The Israeli nongovernmental organization Fighting Online Antisemitism (FOA) announced this week that it uncovered a terrorist plot by white nationalists to target Jewish communities in the United States on the eve of Passover and that the intelligence was handed over to the FBI.
The NGO said the planned terrorist attack was orchestrated by a “white nationalist accelerationist cell” and was scheduled for April 1, the first night of the Jewish holiday. FOA discovered messages by the terrorist cell on X in which the white nationalists discussed their goal to “bring the Nova massacre home,” which is a reference to the deadly Hamas-led terrorist attack at the Nova music festival in Re’im, Israel, of Oct. 7, 2023. Members of the cell talked about their intent to repeat the Nova attack in the US by using weapons and targeting Jewish families that would be gathering to celebrate Passover.
“We have been following this X account for a few months and recently we have noticed a shift from general slurs to operational specifics,” said Tomer Aldubi, FOA’s founder and executive director. “The group began discussing the acquisition of knives and celebrating the Oct. 7 atrocities as a blueprint. They explicitly stated it was ‘time for violence’ because ‘Jews don’t learn.’ We realized they were counting down to April 1.”
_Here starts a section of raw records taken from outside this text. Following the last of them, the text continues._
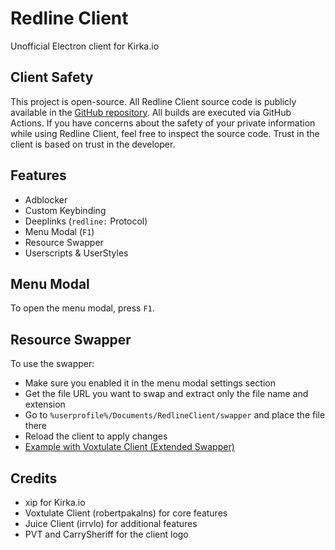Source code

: # Redline Client
Unofficial Electron client for Kirka.io 

## Client Safety
This project is open-source. All Redline Client source code is publicly available in the [GitHub repository](https://github.com/robertpakalns/redline-client). All builds are executed via GitHub Actions. If you have concerns about the safety of your private information while using Redline Client, feel free to inspect the source code. Trust in the client is based on trust in the developer.

## Features
* Adblocker
* Custom Keybinding
* Deeplinks (`redline:` Protocol)
* Menu Modal (`F1`)
* Resource Swapper
* Userscripts & UserStyles

## Menu Modal
To open the menu modal, press `F1`.

## Resource Swapper
To use the swapper:
* Make sure you enabled it in the menu modal settings section
* Get the file URL you want to swap and extract only the file name and extension
* Go to `%userprofile%/Documents/RedlineClient/swapper` and place the file there
* Reload the client to apply changes
* [Example with Voxtulate Client (Extended Swapper)](https://github.com/robertpakalns/VoxtulateClient/wiki/Resource-Swapper)

## Credits
* xip for Kirka.io
* Voxtulate Client (robertpakalns) for core features
* Juice Client (irrvlo) for additional features
* PVT and CarrySheriff for the client logo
FOA shared several of the messages it found on X that were related to the terrorist plot. One post read: “Honestly we don’t have to go anywhere. Everyone just wake up on April t, choose violence, clean up our communities and cities.” Another message said: “April 1. Delete the Invaders. Pass It On!
FOA, which was founded in 2020, said it shared its intelligence with X so that the platform could remove the accounts owned by members of the terrorist cell. FOA has worked with X for many years, according to the Israeli organization. The data has also been shared with the FBI.
“The team secured a comprehensive evidentiary file, including digital fingerprints of the ringleaders, operating under specific handles, and transmitted the intelligence directly to the FBI Detroit Field Office’s hate crimes division via a confidential channel,” FOA stated.
“The distance between an online post and a terror attack is shrinking,” said Aldubi. “This success was made possible by our trained volunteers, proving that individuals have the power to protect their communities and fight antisemitism. Join us and get training on how you too can stop the next attack.”